In September 2022, the Financial Accounting Standards Board (FASB) issued Accounting Standards Update (ASU) 2022-04: Disclosure of Supplier Finance Program Obligations (Subtopic 405-50), which requires a buyer in a supplier finance program to disclose sufficient information about the program to allow a user of financial statements to understand the program's nature, activity during the period, changes from period to period, and potential magnitude. This update is effective for fiscal years beginning after December 15, 2022, including interim periods within those fiscal years, except for the amendment on rollforward information, which is effective for fiscal years beginning after December 15, 2023. Early adoption is permitted. The adoption of ASU 2022-04 did not have a material impact on our consolidated financial statements.

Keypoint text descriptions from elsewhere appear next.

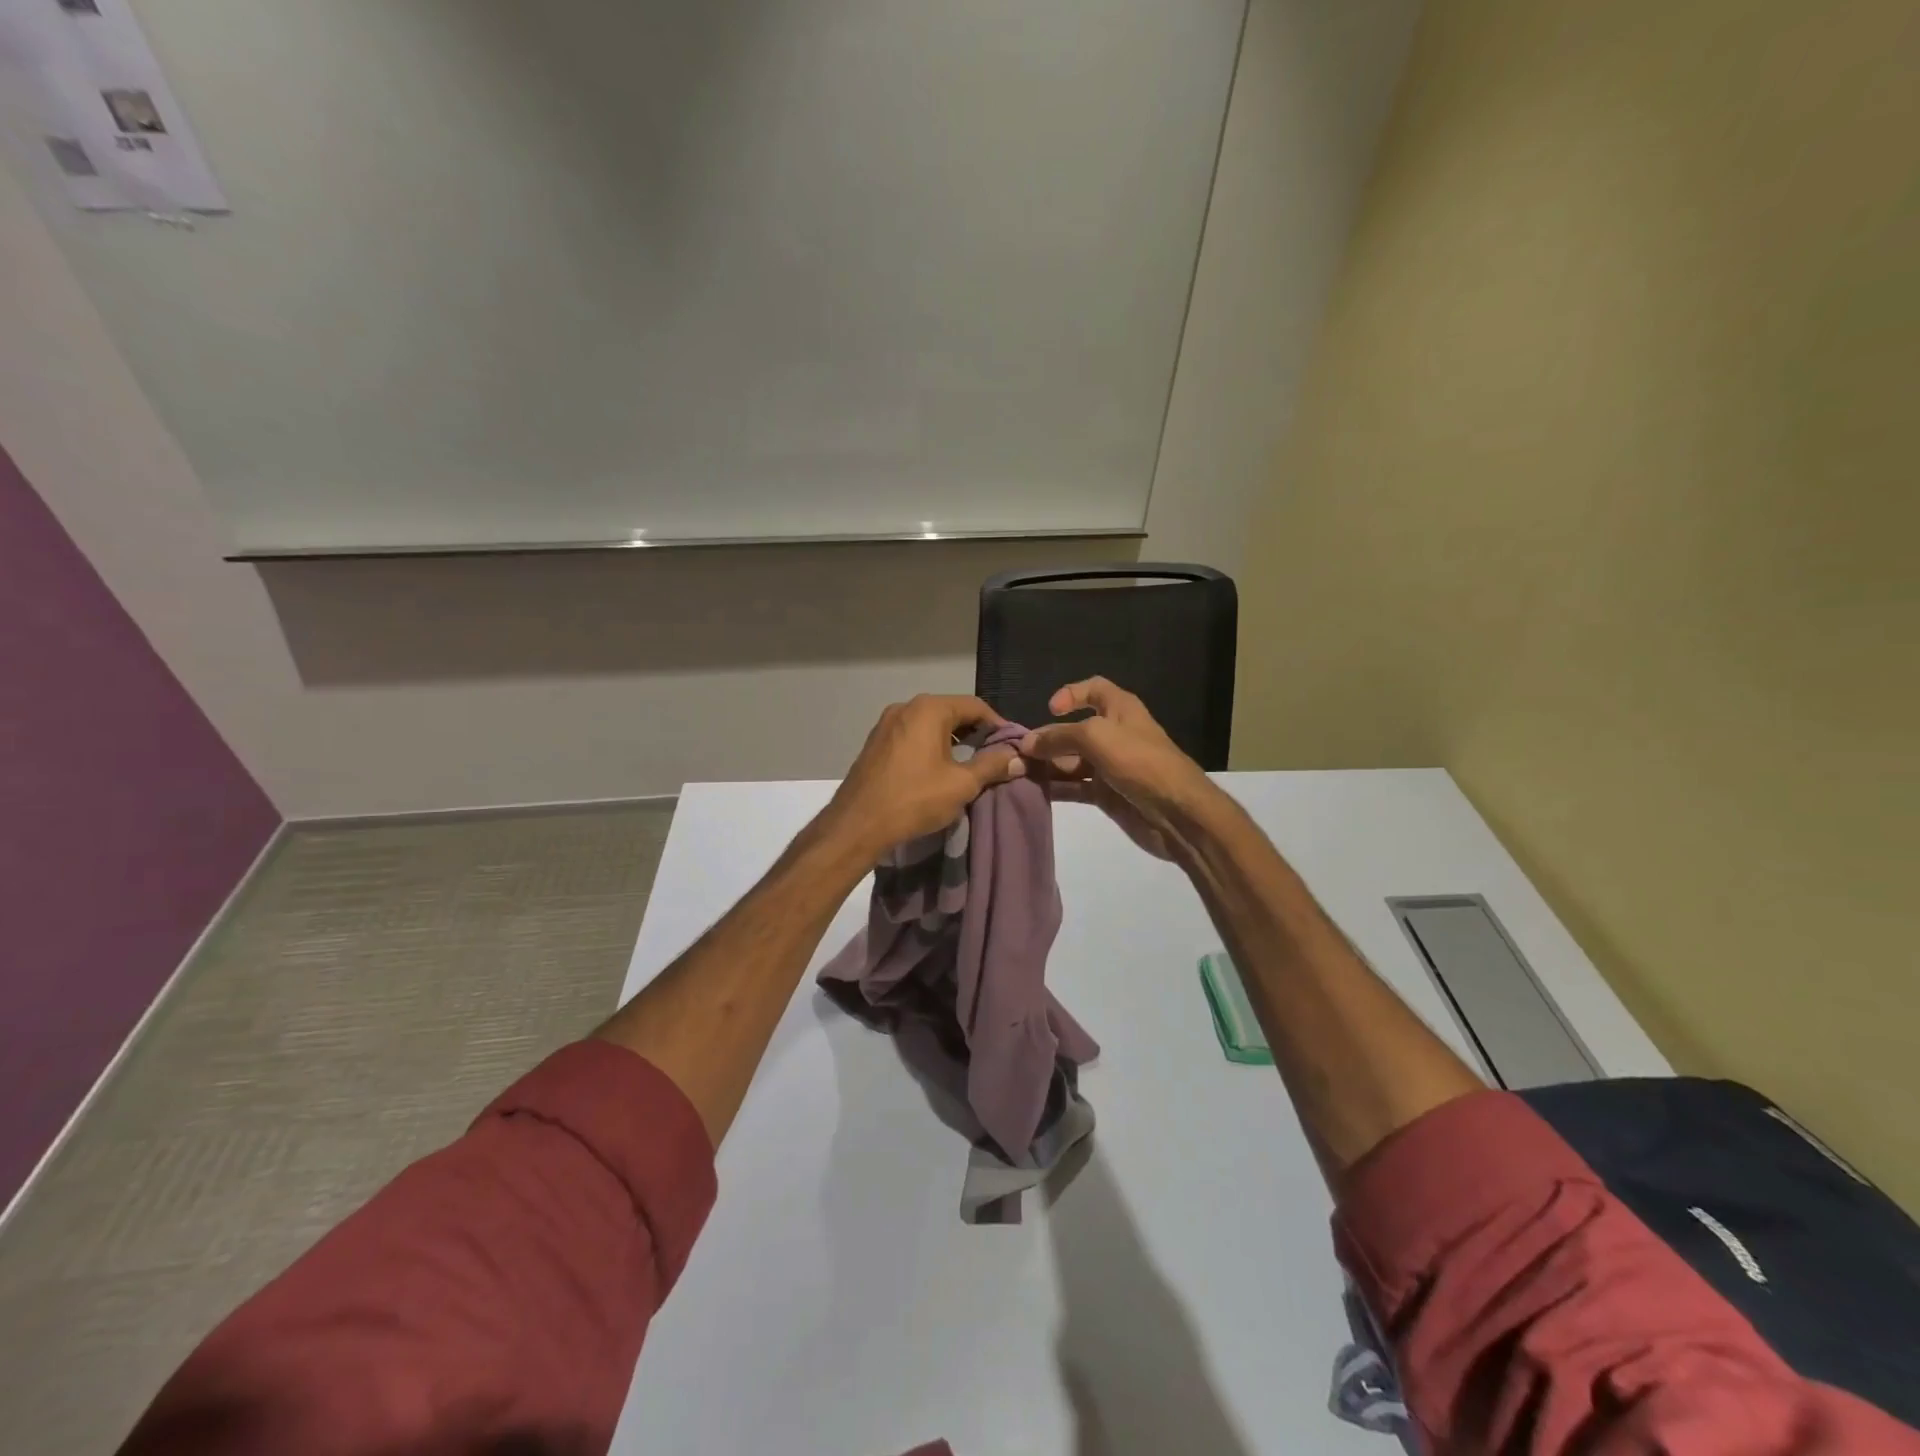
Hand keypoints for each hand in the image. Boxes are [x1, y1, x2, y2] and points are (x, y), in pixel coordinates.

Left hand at [819, 695, 1025, 862]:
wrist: (857, 825)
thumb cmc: (914, 799)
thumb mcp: (962, 784)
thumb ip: (992, 765)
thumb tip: (1018, 757)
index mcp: (929, 709)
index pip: (975, 706)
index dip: (998, 725)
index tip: (1012, 747)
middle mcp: (906, 707)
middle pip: (951, 712)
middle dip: (975, 733)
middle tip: (994, 757)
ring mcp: (886, 724)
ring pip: (930, 725)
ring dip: (952, 741)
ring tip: (969, 766)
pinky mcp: (875, 743)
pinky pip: (912, 736)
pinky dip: (930, 747)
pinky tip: (938, 771)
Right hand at [1018, 678, 1220, 860]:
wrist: (1178, 812)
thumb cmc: (1140, 761)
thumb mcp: (1096, 738)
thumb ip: (1059, 737)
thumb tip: (1026, 742)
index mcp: (1120, 709)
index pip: (1094, 689)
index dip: (1071, 693)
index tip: (1049, 710)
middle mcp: (1114, 734)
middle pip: (1074, 729)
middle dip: (1047, 738)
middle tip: (1018, 753)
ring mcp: (1110, 766)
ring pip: (1071, 760)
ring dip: (1047, 765)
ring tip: (1019, 773)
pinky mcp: (1106, 794)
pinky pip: (1075, 786)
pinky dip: (1056, 787)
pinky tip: (1034, 790)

The Company has determined that other recently issued accounting standards will either not have a material impact on its consolidated financial position, results of operations or cash flows, or will not apply to its operations.

Not Yet Adopted

In December 2023, the FASB issued ASU 2023-09, Improvements to Income Tax Disclosures (Topic 740) (ASU 2023-09), which improves the transparency of income tax disclosures by requiring consistent categories and greater disaggregation of information in the rate reconciliation and income taxes paid disaggregated by jurisdiction. The ASU is effective for annual periods beginning after December 15, 2024. Early adoption is permitted. The Company is currently evaluating the guidance and its impact to the financial statements.

In November 2023, the FASB issued ASU 2023-07, Segment Reporting (Topic 280): Improvements to Reportable Segment Disclosures (ASU 2023-07), which requires public entities to disclose information about their reportable segments' oversight and significant expenses on an interim and annual basis. The ASU is effective for fiscal years beginning after December 15, 2023 and interim periods within fiscal years beginning after December 15, 2024. Early adoption is permitted. The Company is currently evaluating the guidance and its impact to the financial statements.

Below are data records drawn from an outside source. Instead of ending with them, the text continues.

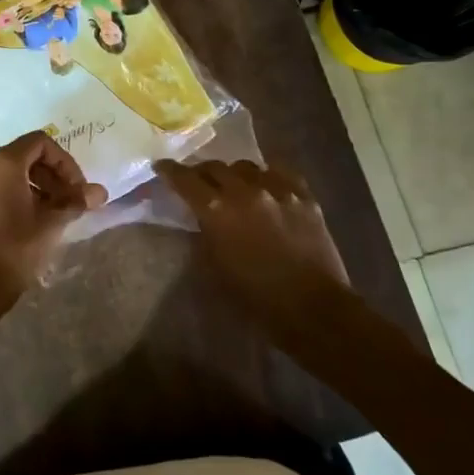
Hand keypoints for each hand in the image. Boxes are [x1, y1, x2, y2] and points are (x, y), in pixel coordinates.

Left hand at [0, 132, 105, 296]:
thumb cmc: (17, 247)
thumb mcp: (52, 223)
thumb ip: (76, 201)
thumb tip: (100, 192)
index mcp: (3, 162)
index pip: (40, 142)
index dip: (64, 161)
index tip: (77, 187)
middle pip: (25, 155)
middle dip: (52, 174)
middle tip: (70, 200)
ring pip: (11, 172)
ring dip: (38, 185)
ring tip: (55, 212)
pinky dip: (18, 193)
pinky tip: (33, 219)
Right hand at [154, 159, 348, 313]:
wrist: (312, 307)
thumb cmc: (255, 297)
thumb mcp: (214, 267)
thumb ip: (203, 234)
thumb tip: (198, 218)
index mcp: (216, 210)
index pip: (185, 179)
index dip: (170, 171)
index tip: (161, 167)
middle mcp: (244, 190)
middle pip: (215, 167)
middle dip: (202, 172)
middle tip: (198, 181)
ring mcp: (277, 189)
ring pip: (246, 166)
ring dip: (234, 174)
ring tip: (235, 185)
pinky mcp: (303, 196)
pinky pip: (280, 172)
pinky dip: (267, 176)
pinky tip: (267, 185)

In October 2023, the FASB issued ASU 2023-06, Disclosure Improvements: Codification Amendments in Response to SEC's Disclosure Update and Simplification Initiative (ASU 2023-06), which amends a variety of disclosure requirements in the Accounting Standards Codification. The effective date for each amendment will be the date on with the SEC's removal of that related disclosure from Regulation S-X or Regulation S-K becomes effective. Early adoption is prohibited. Upon adoption, this ASU is not expected to have a material impact to the Company's financial statements and related disclosures.